Extrait fourni>
Publié le 20 septembre 2009 par Christophefaurie

5 minutes d’écoute d’une émission de France culture, samedi matin. La section que j’ai entendue disait que plus rien n’était ce que signifiait son nom : les tomates poussaient hors sol, les vaches n’étaient plus que des machines à transformer les céréales en une quantité invraisemblable de lait, les chiens plus que de jolies choses… 1984 d'Orwell.

L’analyse de la valeur au centre de la pensée américaine

Cela reflète une tendance lourde de la civilisation américaine. Un exemple avant de décortiquer le phénomène : les OGM. Aujourd’hui, ce qui limite la quantité d’insecticide que l’on peut déverser sur une plante, c’est la plante : elle crève s’il y en a trop. Les chercheurs de Monsanto ont donc décidé de créer des organismes qui produisent du pesticide, et d’autres qui en absorbent d’énormes quantités sans crever.

La technique consiste à :

  1. repérer la fonction essentielle d’un être ou d’une chose,
  2. optimiser la marche de cette fonction, par tous les moyens.

Application. La fonction de la vache est le lait. On l’a donc trafiquée pour qu’elle en produise de plus en plus. Mais, au fond, pourquoi utiliser une vache ? Bientôt nous saurons concevoir des micro-organismes qui produiront du lait sans vache.

L’Américain pense que le rôle de l’homme est de modeler le monde. Il imagine l’idéal, un idéal infiniment simple (vache = lait), et il le crée dans un mouvement infernal d'essais et erreurs, convaincu qu'au bout du tunnel il y a beaucoup d'argent et la reconnaissance universelle. L’évolution de la génétique ouvre à cet activisme frénétique des horizons inimaginables.

Malheureusement, tout ne se passe pas comme prévu, petit à petit les tomates n’ont plus rien à voir avec les tomates, le lait n’est plus du lait, et nourrir des herbivores avec les cadavres de leurs congénères en fait des vaches folles…

Réinvention nécessaire

De plus en plus la science ne sert plus les intérêts de la société. Ses innovations prétendent améliorer notre sort, mais souvent elles le dégradent sans que l’on s’en rende compte immédiatement, les effets néfastes étant remis à plus tard.

Cette science a atteint un degré d’avancement qui lui permet d’opérer des transformations colossales, sans en connaître les conséquences à court ou à long terme. Et elle est entre les mains d’individus hyperspécialisés et emmurés dans leurs certitudes, et d’entreprises poussées par la logique du profit immédiat, et qui sont redoutablement efficaces pour parvenir à leurs fins.

Depuis des siècles la science a été sans conscience. Tout ce qui était scientifique était bien, et il fallait pousser la recherche à ses limites. C’est ce modèle que l'humanité doit revoir.

Consigne écrite A> Selon l'extrait sur la pensée américaine, quelles sont les deux étapes de la technique décrite ?
Consigne écrite B> Poursuivez l'extrait sur la pensée américaine et la science après sa dernière phrase.
Ces données sont sans rapport avec l'extrait.

Bloc de données>
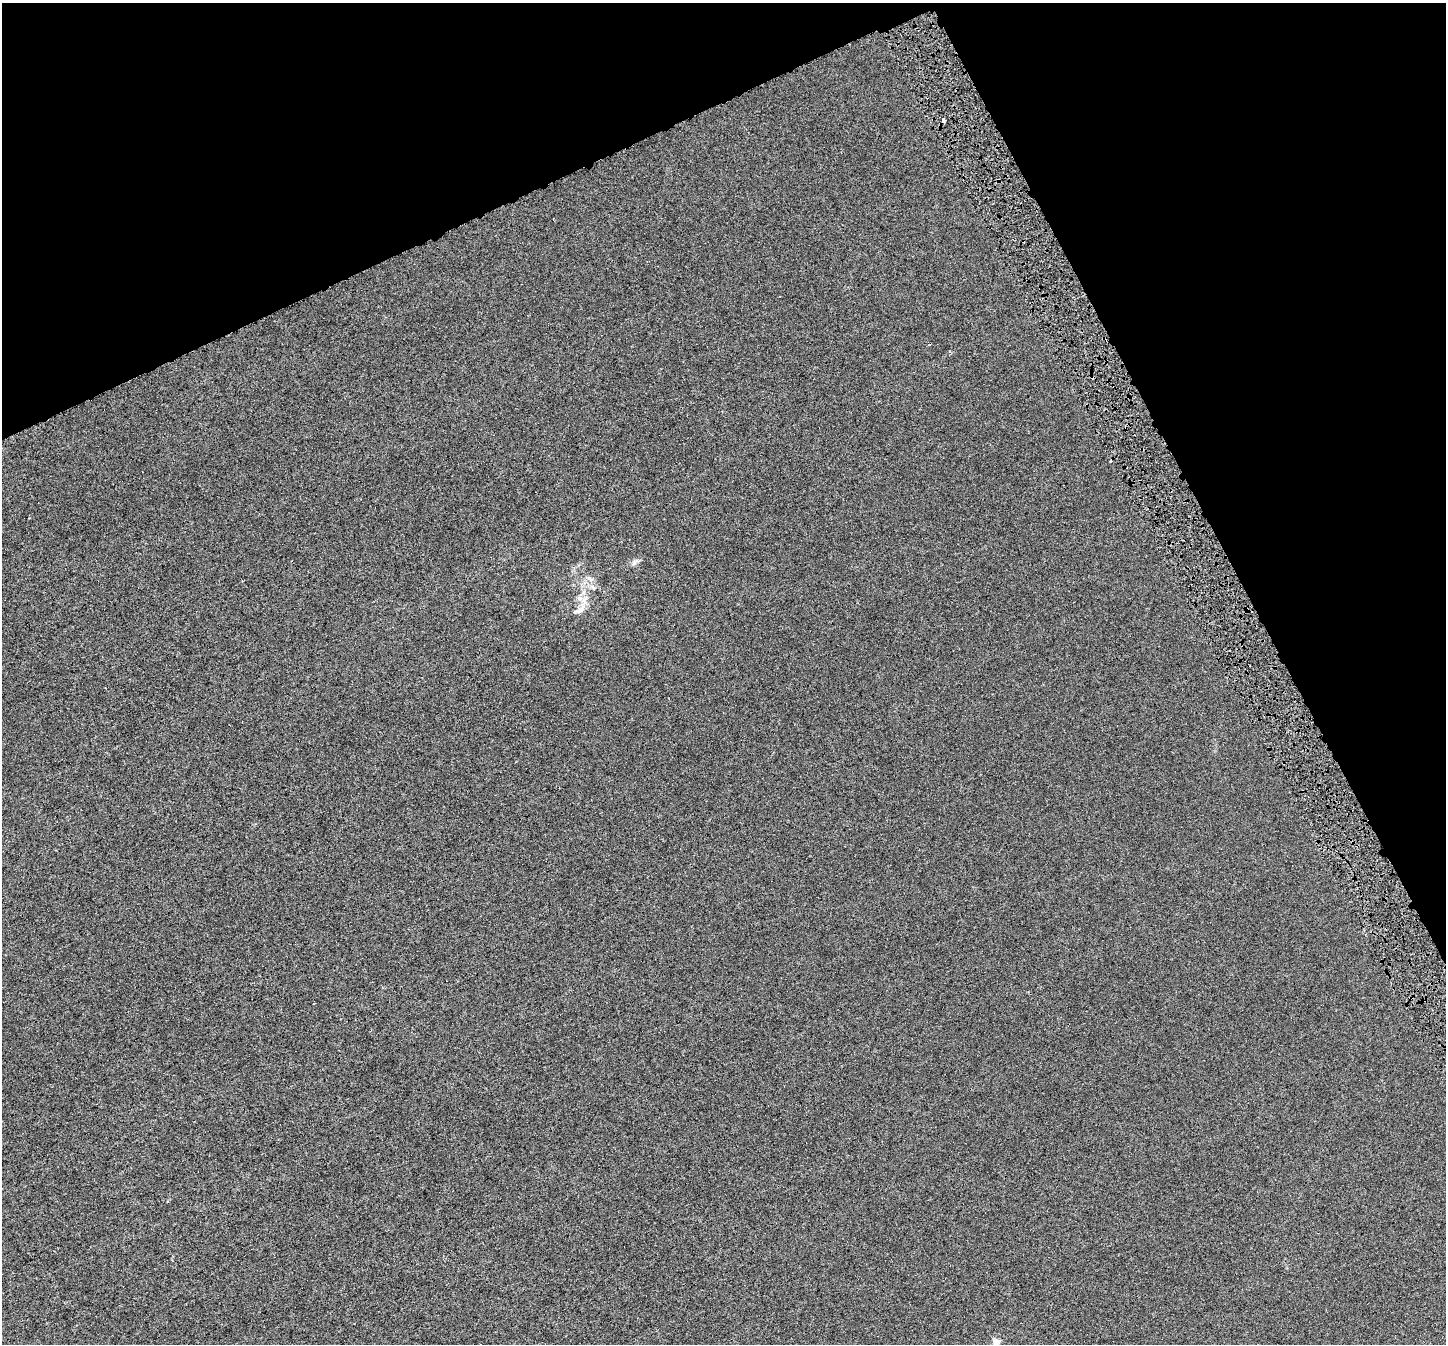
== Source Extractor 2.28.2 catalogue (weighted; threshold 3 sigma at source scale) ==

Réponse écrite A> Repérer la fonction essentielle d'un être ou d'une chose, puis optimiser la marche de cette fonction par tous les moyens.

Réponse écrite B>
Un Yalta de l’activité humaine ?

Je me demande s'il ne faut pas chercher le renouveau du côté d'une division entre ce qui appartient à la logique du marché, et ce qui doit en être exclu.

  1. Adam Smith a défini cette logique. Le marché produit des produits, c'est-à-dire des biens matériels, éventuellement des services (ce qu'il n'avait pas prévu), dont les caractéristiques et les coûts sont connus - peu d'externalités. Son moteur est l’appétit égoïste, l’irresponsabilité.
  2. Le reste, les activités dont on ne peut pas mesurer les coûts, à risque, comme le génie génétique ou l'énergie nucléaire, est hors marché. Il doit subir, probablement, le contrôle intelligent d’une société démocratique (pas d’un état technocratique et dirigiste).

Compléments :

  • Google Books et la culture française montre à la fois l’efficacité et les dangers de l’économie de marché. Google réussit à monter un projet planétaire, qui est dans l’intérêt collectif, mais qui aurait demandé des décennies de discussions boiteuses aux gouvernements concernés pour aboutir. (Aurait-il abouti ?) Google prend les états, et la société, de vitesse. Le danger de cette efficacité est là : elle désarçonne les mécanismes sociaux de protection de l’individu et de l’humanité. Ce qui peut être bon pour l’entreprise peut être mortel pour la société.
  • Sur les OGM : SERALINI Gilles-Eric, Ces OGM qui changent le monde, Flammarion, 2004.
  • L’édifiante histoire de Monsanto : Le triomphe des OGM, et les dangers d’une science financée par l’entreprise : OGM, science et démocratie.
  • Sur ce que la logique de marché ne s’applique qu’à fort peu de choses : Conseil gratuit. (suite).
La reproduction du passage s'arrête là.